*Excerpt to read*.
┌──
Hrm... nothign else comes up right now, but heh. I'll do all the trivial
archs tomorrow if I don't get too distracted by other things and then
we'll have a look at ia64 and sparc64 (or the other way around if I find
inspiration during the night).

Index: linux-work/include/asm-generic/tlb.h
===================================================================
--- linux-work.orig/include/asm-generic/tlb.h	2007-07-26 16:43:50.000000000 +1000
+++ linux-work/include/asm-generic/tlb.h	2007-07-26 16:57:11.000000000 +1000
@@ -33,48 +33,72 @@
   #define tlb_fast_mode(tlb) 1
 #endif
 
+/* arch may add fields to mmu_gather */
+#ifndef mmu_gather_arch_fields
+#define mmu_gather_arch_fields
+#define tlb_arch_init(tlb)		do { } while(0)
+#define tlb_arch_finish(tlb)		do { } while(0)
+#endif
+
 /* struct mmu_gather is an opaque type used by the mm code for passing around
  * any data needed by arch specific code for tlb_remove_page.
└──
*Stored data*.
┌──
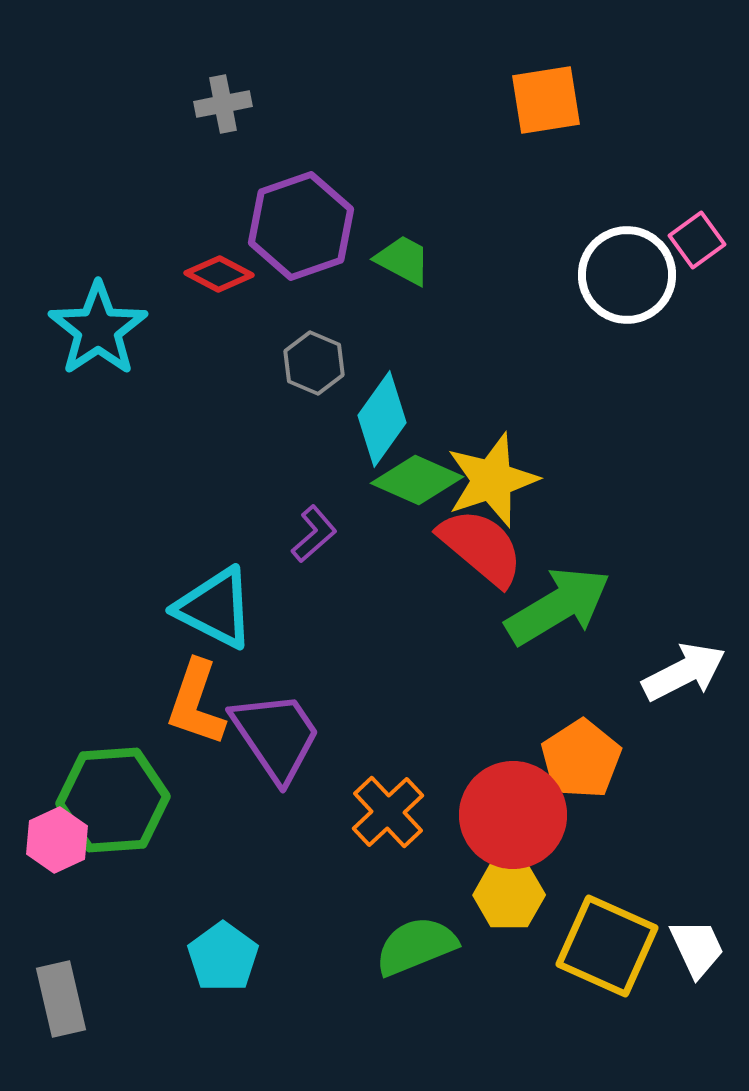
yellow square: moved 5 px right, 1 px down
└──
*Requirements*.
(1) According to the kernel patch message, which two architectures will the writer look at after finishing the trivial ones?
(2) Pick up the kernel patch message from where it stops and carry it on.

*The results*.
(1) ia64 and sparc64

(2)
  */
 struct mmu_gather {
 	struct mm_struct	*mm;
+	unsigned int		mode;
+	unsigned int		need_flush;/* Really changed some ptes? */
 	unsigned int		nr;	/* set to ~0U means fast mode */
-	unsigned int		need_flush;/* Really unmapped some ptes? */
-	unsigned int		fullmm; /* non-zero means full mm flush */
+	mmu_gather_arch_fields
+	struct page **		pages;
+};
+
+/* per-cpu page list storage for an mmu_gather */
+struct mmu_gather_store {
 	struct page *		pages[FREE_PTE_NR];
 };
 
 /* Users of the generic TLB shootdown code must declare this storage space. */
-DECLARE_PER_CPU(struct mmu_gather, mmu_gathers);
+DECLARE_PER_CPU(struct mmu_gather_store, mmu_gather_store);
+
+/* Some flags, not all used at this stage though */
+#define TLB_MODE_FREE_PAGES	0x01	/* may free page */
+#define TLB_MODE_FREE_PGTABLES	0x02	/* may free page tables */
+#define TLB_MODE_IMMAP_LOCK	0x04	/* i_mmap_lock held */
+#define TLB_MODE_FULL		0x08	/* entire mm is flushed (exit) */
+#define TLB_MODE_COPY		0x10	/* mm is duplicated R/O (fork) */
+
 
 /* tlb_gather_mmu
  *	Return a pointer to an initialized struct mmu_gather.
  */
-static inline struct mmu_gather *
-tlb_gather_mmu(struct mm_struct *mm, unsigned int full_mm_flush)
+static inline void tlb_gather_mmu(struct mmu_gather *tlb, struct mm_struct *mm,
+				  unsigned int mode)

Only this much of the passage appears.